- Place where the work was made
North-east Arnhem Land
- Cultural origin
- Dhalwangu/Arnhem region
- Media category
- Materials used
- natural pigments on board
- 121.0 x 56.0 cm
- Signature & date
Not signed. Not dated.
- Purchased with funds provided by the Aboriginal Collection Benefactors’ Group 2015
- Not on display
- Accession number
- © the artist courtesy Buku-Larrnggay Mulka Art Centre
- Artist information
Works in the collection
Lamaŋirra Gumana lives and works in Gangan, a remote homeland in the Blue Mud Bay region of north-east Arnhem Land. She has long assisted her husband, Gunybi Ganambarr, with his work.

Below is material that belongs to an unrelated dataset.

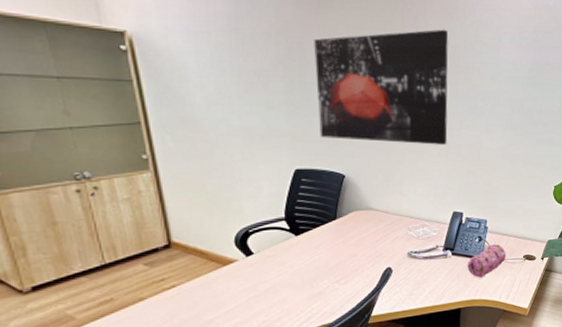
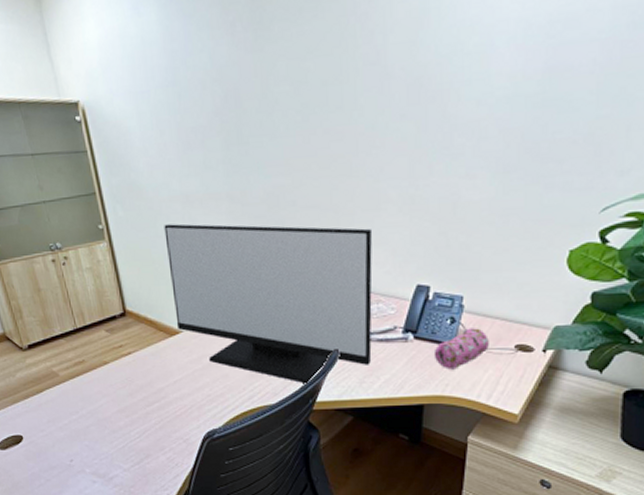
monitor: none [221,157,419,301] -> present [164,223,373,384]
wall art: present [314,29,448,145] -> none [251,42,415,200]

However she recently began working under her own name and is emerging as an innovative artist experimenting within the inherited designs of the Dhalwangu clan.
'Garraparra' 2015 depicts a coastal headland and bay area within Blue Mud Bay, and more specifially the Yirritja saltwater of the area called Muŋurru. The wavy lines and overlapping fields of line-work represent the multidirectional waters of Djalma Bay created by the south-easterly gusts of the early dry season.
The art centre documentation for this work states:
Garraparra is a coastal headland and bay area within Blue Mud Bay. It marks the spot of a sacred burial area for the Dhalwaŋu clan and a site where dispute was formally settled by Makarrata (a trial of ordeal by spear which settled serious grievance and sealed the peace forever).
During the times after the ‘first mornings’ ancestral hunters left the shores of Garraparra in their canoe towards the horizon hunting for turtle. Sacred songs and dance narrate the heroic adventures of these two men as they passed sacred areas, rocks and saw ancestral totems on their way. Their hunting came to grief, with the canoe capsising and the hunters being drowned. The bodies washed back to the shores of Garraparra with the currents and the tides, as the Waŋupini followed with its rain and wind. Their canoe with paddle and Makani (queen fish), Minyga (long tom)
and Gårun (turtle) are all referred to in the songs and landscape. Makarrata, the ritual throwing of spears at a miscreant of Yolŋu law took place here. At Garraparra sacred trees held these barbed spears whilst not in use.
Garraparra has been rendered by the wavy design for Yirritja saltwater in Blue Mud Bay called Muŋurru. The Muŋurru is deep water that has many states and connects with the sacred waters coming from the land estates by currents and tidal action. Other clans of Blue Mud Bay that share similar mythology of the Yiŋapunjapu, i.e. the Madarrpa and Maŋgalili also paint the deeper saltwater - the Muŋurru as such. This sacred design shows the water of Djalma Bay chopped up by the blustery south easterlies of the early dry season.
From freshwater the waters migrate to Muŋurru the mighty undifferentiated Yirritja saltwater ocean that plays at the horizon which receives and unifies all the Yirritja coastal saltwaters in one. It is from here that the water (soul) transmogrifies to vapour to enter the 'pregnant' Waŋupini (Wet Season storm clouds) which carry the life giving freshwater back to the start of the cycle.